Saved entries
────

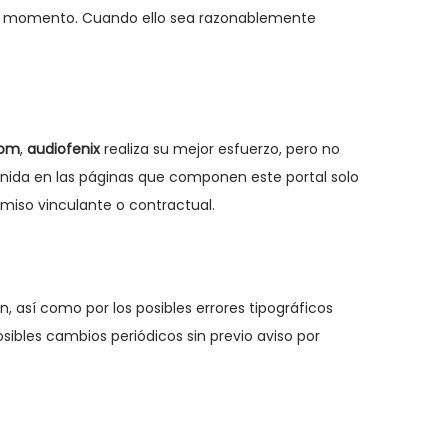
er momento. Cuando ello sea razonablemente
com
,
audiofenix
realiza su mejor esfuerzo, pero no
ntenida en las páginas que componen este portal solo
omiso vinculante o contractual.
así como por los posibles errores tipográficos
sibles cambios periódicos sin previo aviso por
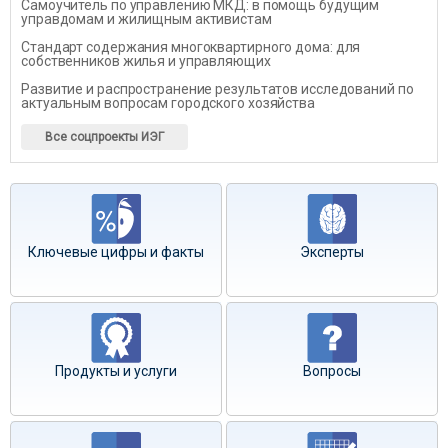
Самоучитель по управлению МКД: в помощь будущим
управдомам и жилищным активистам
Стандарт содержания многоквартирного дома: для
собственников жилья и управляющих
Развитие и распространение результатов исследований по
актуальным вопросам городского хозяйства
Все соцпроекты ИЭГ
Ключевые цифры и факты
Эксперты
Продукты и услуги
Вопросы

────

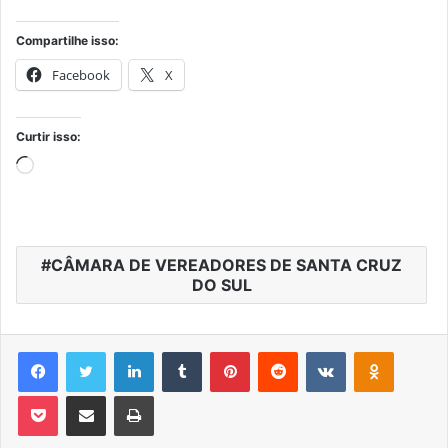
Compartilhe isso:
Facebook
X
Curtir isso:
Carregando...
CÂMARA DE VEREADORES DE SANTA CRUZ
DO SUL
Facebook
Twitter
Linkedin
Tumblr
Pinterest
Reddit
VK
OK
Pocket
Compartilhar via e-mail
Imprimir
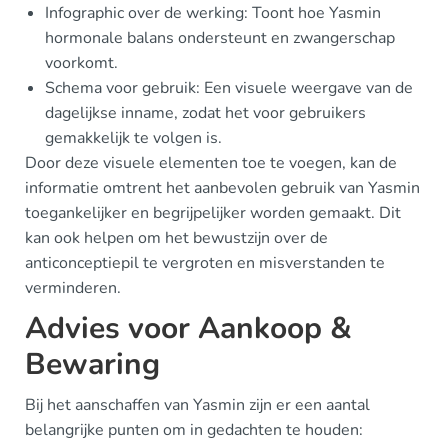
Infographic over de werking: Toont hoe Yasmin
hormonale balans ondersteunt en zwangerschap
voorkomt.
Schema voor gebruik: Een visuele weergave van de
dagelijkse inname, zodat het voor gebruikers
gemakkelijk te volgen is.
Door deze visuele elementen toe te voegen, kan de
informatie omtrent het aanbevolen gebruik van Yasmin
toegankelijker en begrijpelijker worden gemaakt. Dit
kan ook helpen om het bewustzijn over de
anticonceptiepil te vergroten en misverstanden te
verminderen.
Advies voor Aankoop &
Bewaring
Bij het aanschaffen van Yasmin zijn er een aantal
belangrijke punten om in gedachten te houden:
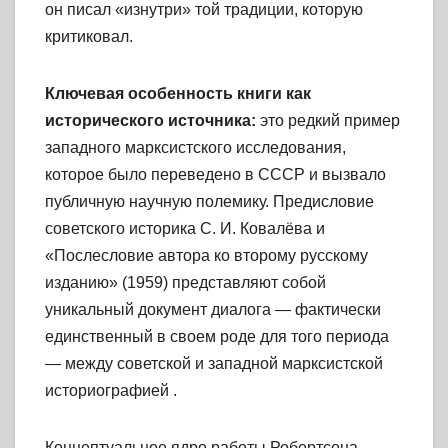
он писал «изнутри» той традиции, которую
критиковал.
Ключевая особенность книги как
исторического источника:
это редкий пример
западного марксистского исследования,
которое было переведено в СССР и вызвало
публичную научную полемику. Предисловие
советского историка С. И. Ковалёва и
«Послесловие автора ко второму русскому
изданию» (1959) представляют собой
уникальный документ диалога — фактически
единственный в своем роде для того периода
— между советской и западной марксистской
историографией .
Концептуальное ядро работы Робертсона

────

THE TASK: Rewrite the lines starting with the line containing "er momento. Cuando ello sea razonablemente" and going on through the line containing "sibles cambios periódicos", putting "empeño" in place of "esfuerzo" and keeping everything else the same.

TASK ANSWER:
er momento. Cuando ello sea razonablemente
com
,
audiofenix
realiza su mejor empeño, pero no
ntenida en las páginas que componen este portal solo
omiso vinculante o contractual.
así como por los posibles errores tipográficos
sibles cambios periódicos sin previo aviso por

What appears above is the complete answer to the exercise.